The beam is first loaded by progressively increasing the body force from 0 to \(f^+=\dfrac{2}{\sqrt{3}}\dfrac{4\sigma_u H}{L^2}\) which is the theoretical limit load using a beam theory model. Then, we perform a full unloading up to \(f=0\).

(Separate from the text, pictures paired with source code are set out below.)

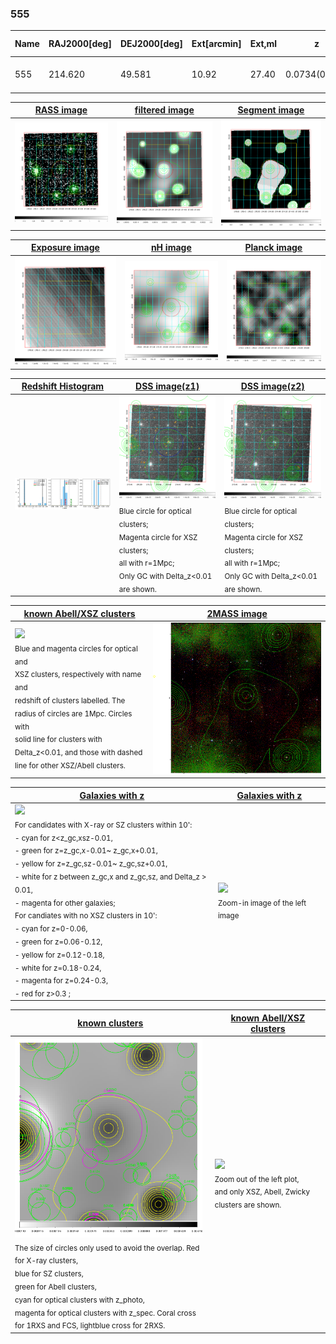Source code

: <div STYLE="page-break-after: always;"></div>

### 555

|Name|RAJ2000[deg]|DEJ2000[deg] |Ext[arcmin]| Ext,ml | z | z_src| C|GC(XSZ,Delta_z<0.01)| GC(OPT,Delta_z<0.01)|GC| R_sig[arcmin] | R500[arcmin] | R500[Mpc]| CRsig[c/s] | CR500[c/s] |L500[1E44 erg/s]|F500[1E-12 erg/s/cm^2]| M500[1E14 Msun]|Tx[keV]|Cnt_sig|Beta|Rc[arcmin]|Comment|Alias|
|---|---|---|---|---|---|------|---|--------|---------|----------|---|---|---|---|---|---|---|---|---|---|---|---|---|---|
|555| 214.620| 49.581| 10.92| 27.40| 0.0734(0.005)| z1, z_xsz| B| F20| N| F20, N, W| 10.262| 6.295| 0.527| 0.032(0.023)| 0.034(0.021)| 0.068(0.039)| 0.515(0.295)| 0.45(0.13)| 1.33(0.25)| 37.5| 0.832(-0.167+0.119)| 2.240(-0.983+0.824)| -| t466|

|[RASS image](../image/555/555_img.pdf)|[filtered image](../image/555/555_fil.pdf)|[Segment image](../image/555/555_seg.pdf)|
|-------------------|--------------------|-------------------|
| <img src="../image/555/555_img.png" width="300">  | <img src="../image/555/555_fil.png" width="300">   | <img src="../image/555/555_seg.png" width="300">  |

|[Exposure image](../image/555/555_mex.pdf)| [nH image](../image/555/555_nh.pdf)| [Planck image](../image/555/555_p.pdf)|
|-------------------|--------------------|-------------------|
|<img src="../image/555/555_mex.png" width="300">   | <img src="../image/555/555_nh.png" width="300">    | <img src="../image/555/555_p.png" width="300"> |

|[Redshift Histogram](../image/555/555_zg.pdf) | [DSS image(z1)](../image/555/555_dss_z1.pdf)      |  [DSS image(z2)](../image/555/555_dss_z2.pdf)    |
|-------------------|--------------------|-------------------|
|<img src="../image/555/555_zg.png" width="300"> |<img src="../image/555/555_dss_z1.png" width="300"> <sub><br>Blue circle for optical clusters; <br>Magenta circle for XSZ clusters; <br>all with r=1Mpc; <br>Only GC with Delta_z<0.01 are shown. </sub>| <img src="../image/555/555_dss_z2.png" width="300"><sub><br>Blue circle for optical clusters; <br>Magenta circle for XSZ clusters; <br>all with r=1Mpc; <br>Only GC with Delta_z<0.01 are shown. </sub> |

|[known Abell/XSZ clusters](../image/555/555_m.pdf) | [2MASS image](../image/555/555_2mass.pdf)      |
|-------------------|-------------------|
|<img src=../image/555/555_m.png width="300"> <br><sub>Blue and magenta circles for optical and <br>XSZ clusters, respectively with name and <br>redshift of clusters labelled. The <br>radius of circles are 1Mpc. Circles with <br>solid line for clusters with <br>Delta_z<0.01, and those with dashed <br>line for other XSZ/Abell clusters.        </sub>|<img src="../image/555/555_2mass.png" width="300">  |

|[Galaxies with z](../image/555/555_opt_ned.pdf) |[Galaxies with z](../image/555/555_opt_ned_zoom.pdf) |
|-------------------|-------------------|
| <img src=../image/555/555_opt_ned.png width="300"> <br><sub> For candidates with X-ray or SZ clusters within 10': <br> - cyan for z<z_gc,xsz-0.01, <br> - green for z=z_gc,x-0.01~ z_gc,x+0.01, <br> - yellow for z=z_gc,sz-0.01~ z_gc,sz+0.01, <br> - white for z between z_gc,x and z_gc,sz, and Delta_z > 0.01, <br> - magenta for other galaxies; <br>For candiates with no XSZ clusters in 10': <br> - cyan for z=0-0.06, <br> - green for z=0.06-0.12, <br> - yellow for z=0.12-0.18, <br> - white for z=0.18-0.24, <br> - magenta for z=0.24-0.3, <br> - red for z>0.3 ;  </sub>|<img src=../image/555/555_opt_ned_zoom.png width="300">  <br><sub> Zoom-in image of the left image</sub>|

|[known clusters](../image/555/555_gc.pdf) |[known Abell/XSZ clusters](../image/555/555_gc_large.pdf) |
|-------------------|-------------------|
| <img src=../image/555/555_gc.png width="300"> <br><sub> The size of circles only used to avoid the overlap. Red for X-ray clusters, <br> blue for SZ clusters, <br> green for Abell clusters, <br> cyan for optical clusters with z_photo, <br> magenta for optical clusters with z_spec. Coral cross for 1RXS and FCS, lightblue cross for 2RXS. </sub>|<img src=../image/555/555_gc_large.png width="300"> <br><sub> Zoom out of the left plot, <br> and only XSZ, Abell, Zwicky clusters are shown. </sub> |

The loading stage is imposed using 10 load increments, the unloading stage being elastic using only one increment.

[7]:

f0 = float(4 * 2 / sqrt(3) * sig0 * H / L ** 2)
fu = float(f0 * sigu / sig0)
f = Expression(("0", "-fu*t"), t=0.0, fu=fu, degree=0)

out_file = XDMFFile("results.xdmf")
out_file.parameters["functions_share_mesh"] = True
out_file.parameters["flush_output"] = True

Nincr = 10
t_list = np.append(np.linspace(0.0, 1.0, Nincr+1), 0.0)
vmax = [0.0]
for (i, t) in enumerate(t_list[1:]):
    print(f"Increment {i+1}/{len(t_list)-1}")
    f.t = t

    prob = MosekProblem("Elastoplastic step")

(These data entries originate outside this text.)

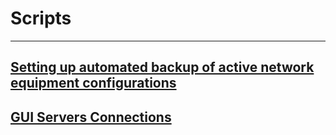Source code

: # Scripts
--------------------------------------------------------------------------------------------------------------
[Setting up automated backup of active network equipment configurations](https://github.com/dimoroz772/Scripts/blob/main/Setting_up_automated_backup_of_active_network_equipment_configurations)
--------------------------------------------------------------------------------------------------------------
[GUI Servers Connections]()
--------------------------------------------------------------------------------------------------------------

    u, epsp, p = prob.add_var([V, Vepsp, Vp], bc=[bc, None, None],
                              name=["Displacement", "Plastic strain", "Cumulated plastic strain"])

    eps_el = sym(grad(u)) - to_mat(epsp)

    elasticity = QuadraticTerm(to_vect(factorized_elastic_term(eps_el)), degree=2)
    hardening = HardeningStoredEnergy(p, degree=2)
    dissipation = vonMisesDissipation(concatenate([p, epsp]), degree=2)

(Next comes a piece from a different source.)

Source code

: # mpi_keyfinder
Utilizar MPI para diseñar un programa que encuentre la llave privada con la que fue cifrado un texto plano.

    prob.add_convex_term(elasticity)
    prob.add_convex_term(hardening)
    prob.add_convex_term(dissipation)

    prob.add_obj_func(-dot(f, u) * dx)

    prob.parameters["log_level"] = 0
    prob.optimize()

    p_old.assign(p)
    epsp_old.assign(epsp)

    out_file.write(u, t)
    out_file.write(epsp, t)
    out_file.write(p, t)

    vmax.append(-u(L / 2, H / 2)[1])

Increment 1/11
Increment 2/11
Increment 3/11
Increment 4/11
Increment 5/11
Increment 6/11
Increment 7/11
Increment 8/11
Increment 9/11
Increment 10/11
Increment 11/11

Below, we plot the evolution of the beam downwards vertical displacement at its mid-span center point \((L/2,H/2)\) as a function of the imposed loading. One can observe an initial elastic phase up to \(f\approx 0.4f^+\) followed by a strongly non-linear hardening phase. Note that the load \(f=f^+\) can still be supported by the structure due to the difference between a 2D model as here and a 1D beam theory solution. Note that, for the present 2D structure with the considered mesh, the ultimate load is found to be around \(f\approx 1.1f^+\). As expected for plasticity problems, the unloading stage is indeed elastic and exhibits a permanent residual deflection.

[8]:

plt.figure()
plt.plot(vmax, t_list, "-ok")
plt.ylim(0, 1.1)
plt.xlabel("Mid-span deflection")
plt.ylabel(r"Normalized applied load $f/f^+$")
plt.show()
../../_images/demos_elastoplasticity_elastoplasticity_exponential_hardening_13_0.png

We now plot the distribution of equivalent plastic strain \(p\) at the final stage. One can clearly observe the formation of plastic hinges near the clamped supports and a more diffuse plastic field at the beam mid-span.

[18]:

pl = plot(p, cmap="Reds")
cbar = plt.colorbar(pl, orientation="horizontal")
cbar.set_label(p.name())
plt.show()
../../_images/demos_elastoplasticity_elastoplasticity_exponential_hardening_15_0.png

We can also check that this incremental formulation is not very sensitive to the number of increments in a monotonic loading process.

[12]:

plt.figure()
for (l, style) in zip([20, 5, 2], ["-ob", "sg", "^r"]):
    X = np.loadtxt(f"results_ep_exp_hardening_{l}steps.csv")
    plt.plot(X[:, 0], X[:, 1], style, linewidth=0.5, label=f"{l} steps")
plt.xlabel("Mid-span deflection")
plt.ylabel(r"Normalized applied load $f/f^+$")
plt.ylim(0, 1.1)
plt.legend()
plt.savefig("increment_size_comparison.pdf")
../../_images/demos_elastoplasticity_elastoplasticity_exponential_hardening_17_0.png

References#

[HAL75] Halphen, B., & Nguyen, Q. S. (1975). Sur les matériaux standard généralisés. Journal de mécanique, 14, 39-63.

[ORT99] Ortiz, M., & Stainier, L. (1999). The variational formulation of viscoplastic constitutive updates. Computer methods in applied mechanics and engineering, 171(3-4), 419-444.